Ruy de Carvalho

Ruy de Carvalho

Ruy de Carvalho
Ator

Ruy de Carvalho nasceu em Lisboa a 1 de março de 1927 e é um dos atores mais icónicos e respeitados de Portugal, com uma carreira que atravessa mais de oito décadas. Iniciou-se no teatro em 1943, de forma amadora, no Grupo da Mocidade Portuguesa, e estreou profissionalmente no Teatro D. Maria II em 1947 com a comédia “Rapazes de Hoje”, de Roger Ferdinand. Formado pelo Conservatório Nacional, destacou-se rapidamente pelo seu talento, versatilidade e dedicação à arte dramática.

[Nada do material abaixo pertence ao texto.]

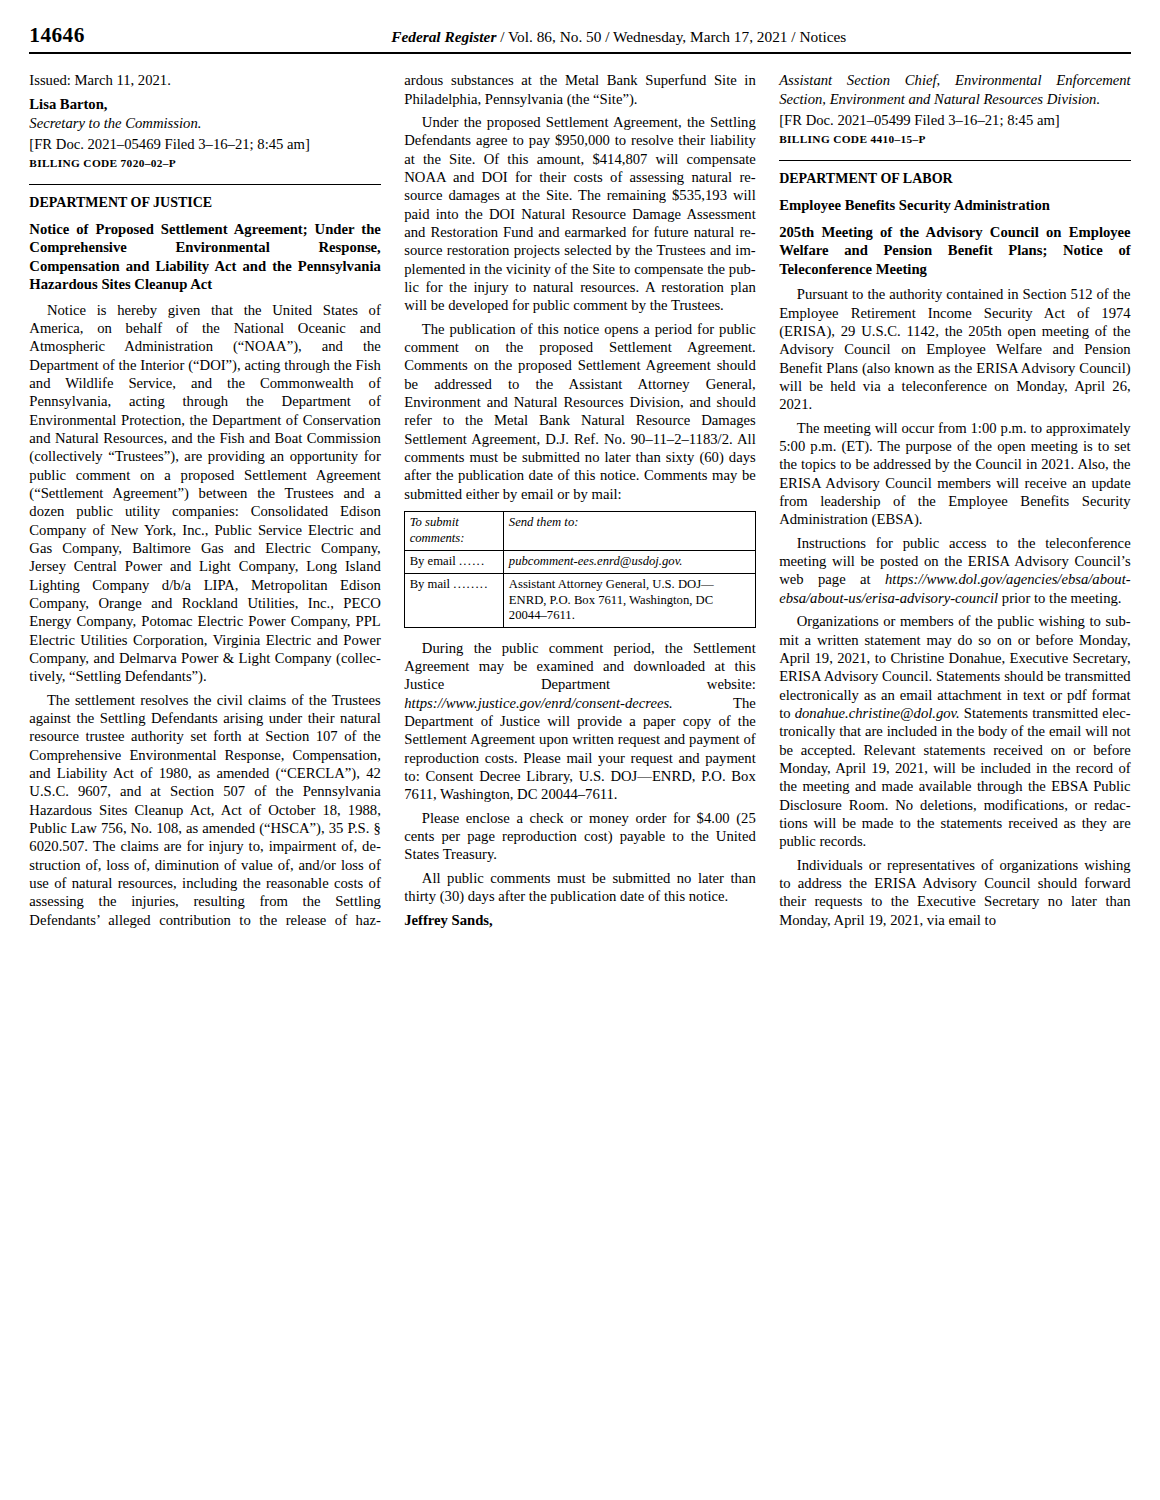14646
Federal Register / Vol. 86, No. 50 / Wednesday, March 17, 2021 / Notices
Issued: March 11, 2021.
Lisa Barton,
Secretary to the Commission.
[FR Doc. 2021–05469 Filed 3–16–21; 8:45 am]
BILLING CODE 7020–02–P
DEPARTMENT OF JUSTICE
Notice of Proposed Settlement Agreement; Under the Comprehensive Environmental Response, Compensation and Liability Act and the Pennsylvania Hazardous Sites Cleanup Act
Notice is hereby given that the United States of America, on behalf of the National Oceanic and Atmospheric Administration (“NOAA”), and the Department of the Interior (“DOI”), acting through the Fish and Wildlife Service, and the Commonwealth of Pennsylvania, acting through the Department of Environmental Protection, the Department of Conservation and Natural Resources, and the Fish and Boat Commission (collectively “Trustees”), are providing an opportunity for public comment on a proposed Settlement Agreement (“Settlement Agreement”) between the Trustees and a dozen public utility companies: Consolidated Edison Company of New York, Inc., Public Service Electric and Gas Company, Baltimore Gas and Electric Company, Jersey Central Power and Light Company, Long Island Lighting Company d/b/a LIPA, Metropolitan Edison Company, Orange and Rockland Utilities, Inc., PECO Energy Company, Potomac Electric Power Company, PPL Electric Utilities Corporation, Virginia Electric and Power Company, and Delmarva Power & Light Company (collectively, “Settling Defendants”).
The settlement resolves the civil claims of the Trustees against the Settling Defendants arising under their natural resource trustee authority set forth at Section 107 of the Comprehensive Environmental Response, Compensation, and Liability Act of 1980, as amended (“CERCLA”), 42 U.S.C. 9607, and at Section 507 of the Pennsylvania Hazardous Sites Cleanup Act, Act of October 18, 1988, Public Law 756, No. 108, as amended (“HSCA”), 35 P.S. § 6020.507. The claims are for injury to, impairment of, destruction of, loss of, diminution of value of, and/or loss of use of natural resources, including the reasonable costs of assessing the injuries, resulting from the Settling Defendants’ alleged contribution to the release of hazardous substances at the Metal Bank Superfund Site in Philadelphia, Pennsylvania (the “Site”).
Under the proposed Settlement Agreement, the Settling Defendants agree to pay $950,000 to resolve their liability at the Site. Of this amount, $414,807 will compensate NOAA and DOI for their costs of assessing natural resource damages at the Site. The remaining $535,193 will paid into the DOI Natural Resource Damage Assessment and Restoration Fund and earmarked for future natural resource restoration projects selected by the Trustees and implemented in the vicinity of the Site to compensate the public for the injury to natural resources. A restoration plan will be developed for public comment by the Trustees.
The publication of this notice opens a period for public comment on the proposed Settlement Agreement. Comments on the proposed Settlement Agreement should be addressed to the Assistant Attorney General, Environment and Natural Resources Division, and should refer to the Metal Bank Natural Resource Damages Settlement Agreement, D.J. Ref. No. 90–11–2–1183/2. All comments must be submitted no later than sixty (60) days after the publication date of this notice. Comments may be submitted either by email or by mail:
| To submit comments: | Send them to: |
| --- | --- |
| By email ...... | pubcomment-ees.enrd@usdoj.gov. |
| By mail ........ | Assistant Attorney General, U.S. DOJ—ENRD, P.O. Box 7611, Washington, DC 20044–7611. |
During the public comment period, the Settlement Agreement may be examined and downloaded at this Justice Department website: https://www.justice.gov/enrd/consent-decrees. The Department of Justice will provide a paper copy of the Settlement Agreement upon written request and payment of reproduction costs. Please mail your request and payment to: Consent Decree Library, U.S. DOJ—ENRD, P.O. Box 7611, Washington, DC 20044–7611.
Please enclose a check or money order for $4.00 (25 cents per page reproduction cost) payable to the United States Treasury.
All public comments must be submitted no later than thirty (30) days after the publication date of this notice.
Jeffrey Sands,
Assistant Section Chief, Environmental Enforcement Section, Environment and Natural Resources Division.
[FR Doc. 2021–05499 Filed 3–16–21; 8:45 am]
BILLING CODE 4410–15–P
DEPARTMENT OF LABOR
Employee Benefits Security Administration
205th Meeting of the Advisory Council on Employee Welfare and Pension Benefit Plans; Notice of Teleconference Meeting
Pursuant to the authority contained in Section 512 of the Employee Retirement Income Security Act of 1974 (ERISA), 29 U.S.C. 1142, the 205th open meeting of the Advisory Council on Employee Welfare and Pension Benefit Plans (also known as the ERISA Advisory Council) will be held via a teleconference on Monday, April 26, 2021.
The meeting will occur from 1:00 p.m. to approximately 5:00 p.m. (ET). The purpose of the open meeting is to set the topics to be addressed by the Council in 2021. Also, the ERISA Advisory Council members will receive an update from leadership of the Employee Benefits Security Administration (EBSA).
Instructions for public access to the teleconference meeting will be posted on the ERISA Advisory Council’s web page at https://www.dol.gov/agencies/ebsa/about-ebsa/about-us/erisa-advisory-council prior to the meeting.
Organizations or members of the public wishing to submit a written statement may do so on or before Monday, April 19, 2021, to Christine Donahue, Executive Secretary, ERISA Advisory Council. Statements should be transmitted electronically as an email attachment in text or pdf format to donahue.christine@dol.gov. Statements transmitted electronically that are included in the body of the email will not be accepted. Relevant statements received on or before Monday, April 19, 2021, will be included in the record of the meeting and made available through the EBSA Public Disclosure Room. No deletions, modifications, or redactions will be made to the statements received as they are public records.
Individuals or representatives of organizations wishing to address the ERISA Advisory Council should forward their requests to the Executive Secretary no later than Monday, April 19, 2021, via email to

Nos anos 50 e 60, Ruy de Carvalho integrou importantes companhias teatrais como a Rafael Oliveira, o Teatro Monumental e o Teatro Moderno de Lisboa, este último fundado por si em 1961, revelando autores inéditos em Portugal, mesmo em tempos de censura. Em 1963, dirigiu artisticamente o Teatro Experimental do Porto, onde assinou a sua única encenação profissional, com “Terra Firme” de Miguel Torga. Ao longo da carreira, trabalhou com grandes encenadores, incluindo Filipe La Féria, e interpretou autores clássicos e contemporâneos como Molière, Shakespeare, Tennessee Williams, Chekhov, Eça de Queiroz e Luiz Francisco Rebello.

Ruy de Carvalho também se destacou no cinema, participando em obras de referência do cinema português, desde “Eram Duzentos Irmãos” (1952) até projetos de Manoel de Oliveira, como “Non ou a Vã Glória de Mandar” (1990), “A Caixa” (1994) e “O Quinto Império – Ontem Como Hoje” (2004). Entre os seus filmes mais notáveis contam-se “Pássaros de Asas Cortadas” (1963), “Domingo à Tarde” (1965), “A Bicha de Sete Cabeças” (1978), “O Cerco” (1969) e “Cântico Final” (1974). Nos últimos anos, continuou ativo no cinema com títulos como “A Morte de Carlos Gardel” (2011) e “Refrigerantes e Canções de Amor” (2016).

Na televisão, Ruy de Carvalho marcou a história portuguesa ao participar na primeira peça exibida na RTP, “Monólogo do Vaqueiro” de Gil Vicente, em 1957, e na primeira telenovela nacional, “Vila Faia”, em 1982. O seu nome integra ainda elencos de séries como “Inspetor Max”, “O Sábio”, “Massa Fresca”, “Bem-Vindos a Beirais”, “Destinos Cruzados” e “Louco Amor”. Paralelamente, emprestou a sua voz a teatro radiofónico, dobragem e cinema.

Ao longo da sua carreira, Ruy de Carvalho recebeu inúmeros prémios e distinções, incluindo vários Prémios de Imprensa para Teatro e Cinema, Prémios da Crítica, Globo de Ouro de Personalidade do Ano (1998) e de Melhor Ator (1999), Medalha de Mérito Cultural (1990), Prémio Carreira (1998) e a Grã-Cruz da Ordem do Infante D. Henrique (2012). Em 2017, foi homenageado com o Prémio Sophia de Mérito e Excelência, consolidando a sua posição como uma verdadeira lenda viva das artes performativas em Portugal.